:: How to complete this task ::
The entries below should be given again exactly, minus their pictures.

:: Supplied material ::

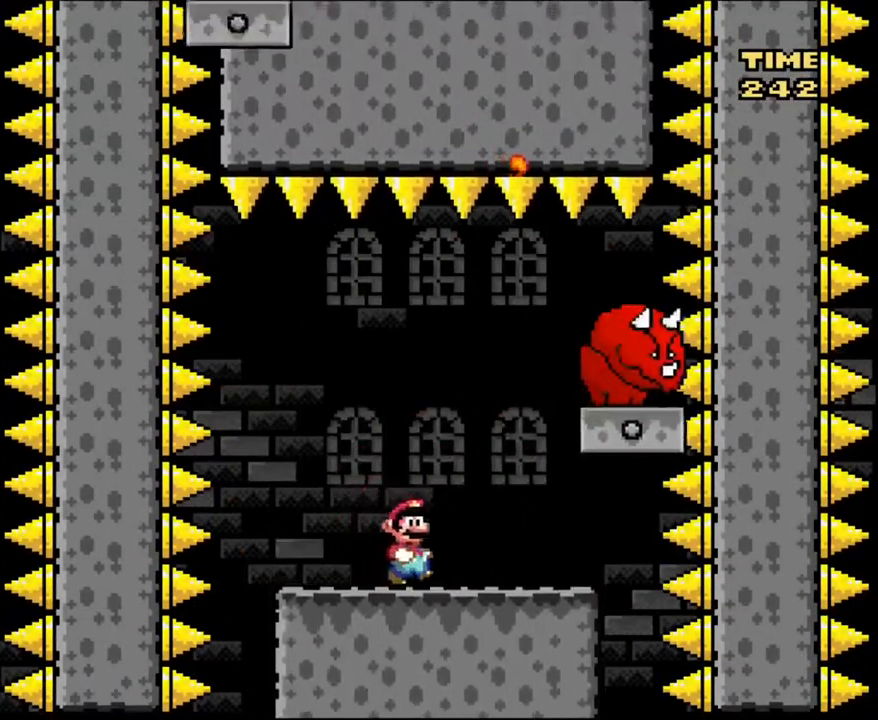
{"buttons": ["Y", "DPAD_LEFT"], "events": [[467, "DPAD_LEFT", "down"]]}
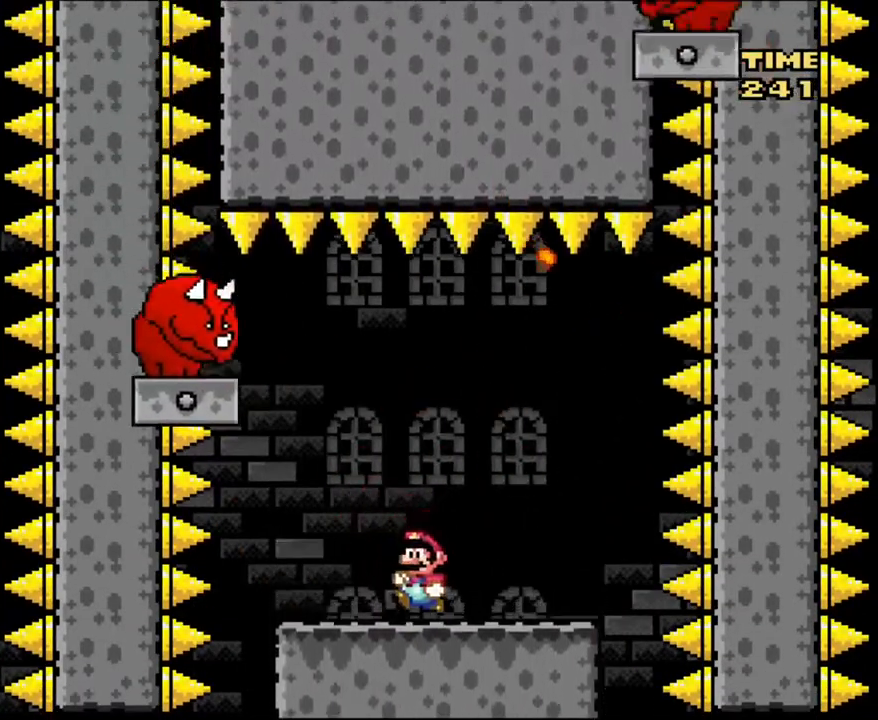
{"buttons": ["Y"], "events": [[267, "B", "down"], [267, "DPAD_LEFT", "up"], [267, "DPAD_RIGHT", "down"], [434, "B", "up"], [467, "DPAD_RIGHT", "up"]]}
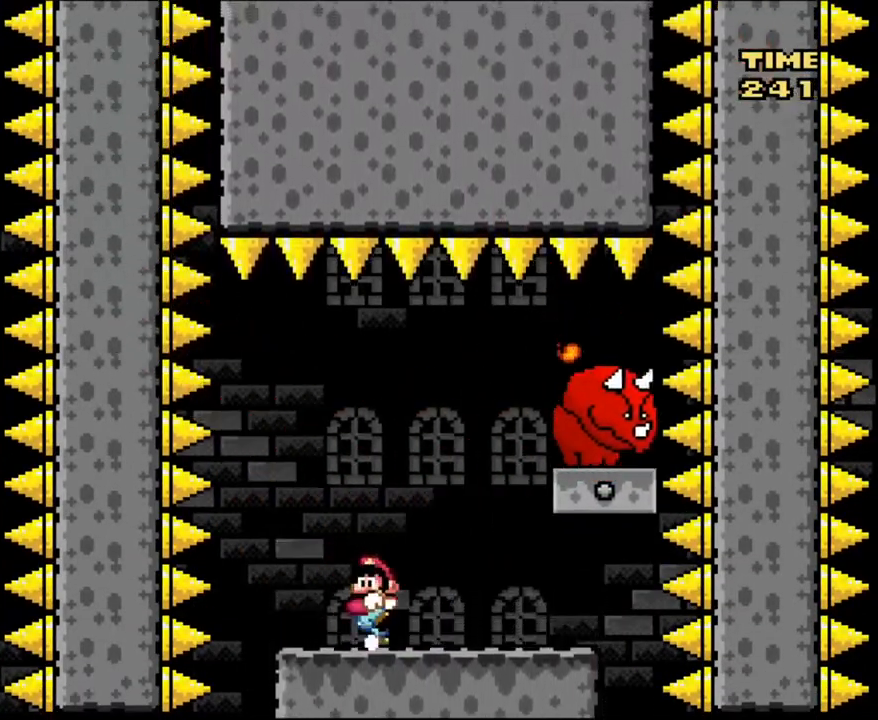
{"buttons": ["Y", "DPAD_LEFT"], "events": [[33, "DPAD_LEFT", "down"], [66, "DPAD_LEFT", "up"], [433, "DPAD_LEFT", "down"]]}
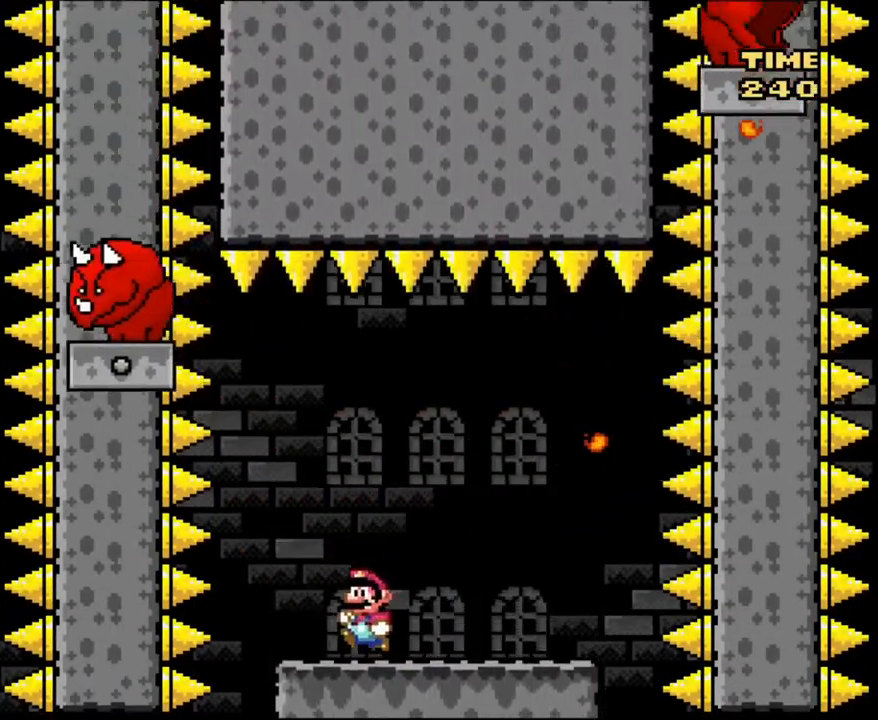
{"buttons": ["Y", "DPAD_RIGHT"], "events": [[267, "DPAD_LEFT", "up"], [267, "DPAD_RIGHT", "down"], [300, "B", "down"], [501, "B", "up"]]}
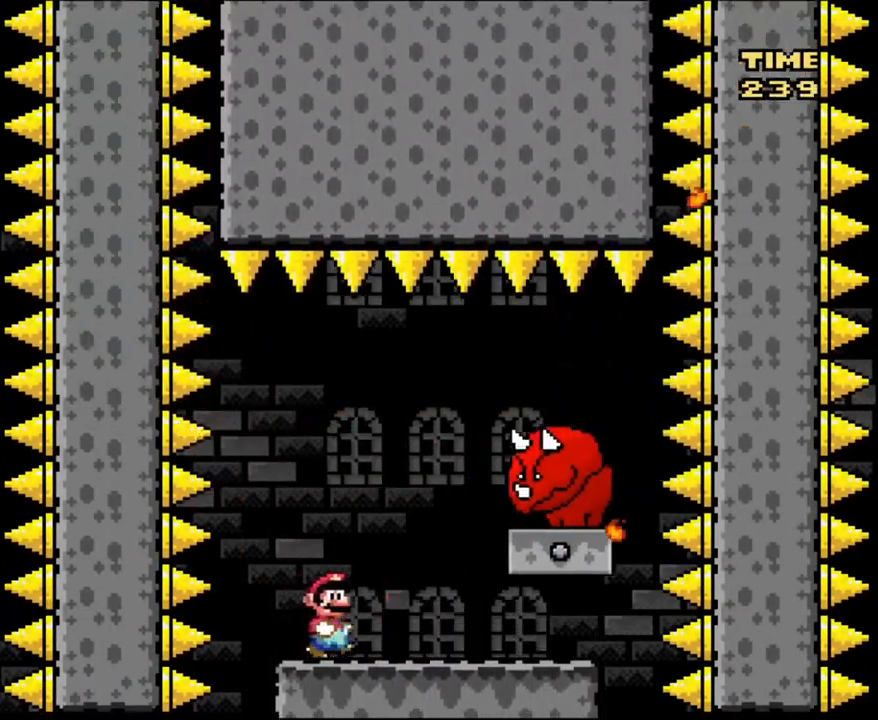
{"buttons": ["Y"], "events": [[133, "DPAD_RIGHT", "up"], [133, "DPAD_UP", "down"], [166, "DPAD_LEFT", "down"], [166, "DPAD_UP", "up"], [300, "DPAD_LEFT", "up"]]}
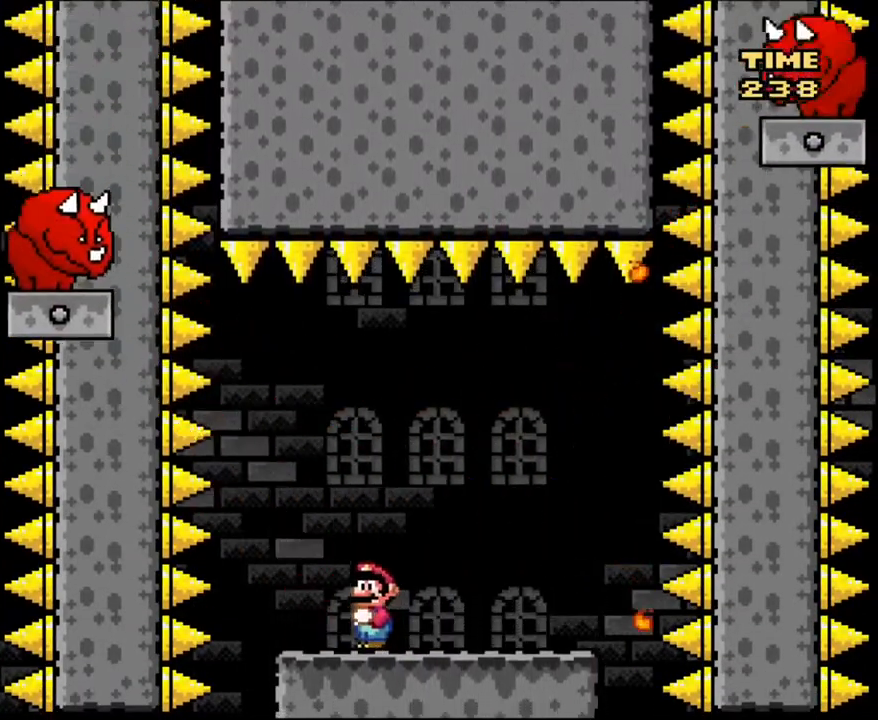
{"buttons": ["B", "Y", "DPAD_RIGHT"], "events": [[100, "DPAD_LEFT", "down"], [300, "DPAD_LEFT", "up"], [334, "DPAD_RIGHT", "down"], [367, "B", "down"]]}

:: Answer box ::
{"buttons": ["Y", "DPAD_LEFT"], "events": [[467, "DPAD_LEFT", "down"]]}
{"buttons": ["Y"], "events": [[267, "B", "down"], [267, "DPAD_LEFT", "up"], [267, "DPAD_RIGHT", "down"], [434, "B", "up"], [467, "DPAD_RIGHT", "up"]]}
{"buttons": ["Y", "DPAD_LEFT"], "events": [[33, "DPAD_LEFT", "down"], [66, "DPAD_LEFT", "up"], [433, "DPAD_LEFT", "down"]]}
{"buttons": ["Y", "DPAD_RIGHT"], "events": [[267, "DPAD_LEFT", "up"], [267, "DPAD_RIGHT", "down"], [300, "B", "down"], [501, "B", "up"]]}
{"buttons": ["Y"], "events": [[133, "DPAD_RIGHT", "up"], [133, "DPAD_UP", "down"], [166, "DPAD_LEFT", "down"], [166, "DPAD_UP", "up"], [300, "DPAD_LEFT", "up"]]}
{"buttons": ["B", "Y", "DPAD_RIGHT"], "events": [[100, "DPAD_LEFT", "down"], [300, "DPAD_LEFT", "up"], [334, "DPAD_RIGHT", "down"], [367, "B", "down"]]}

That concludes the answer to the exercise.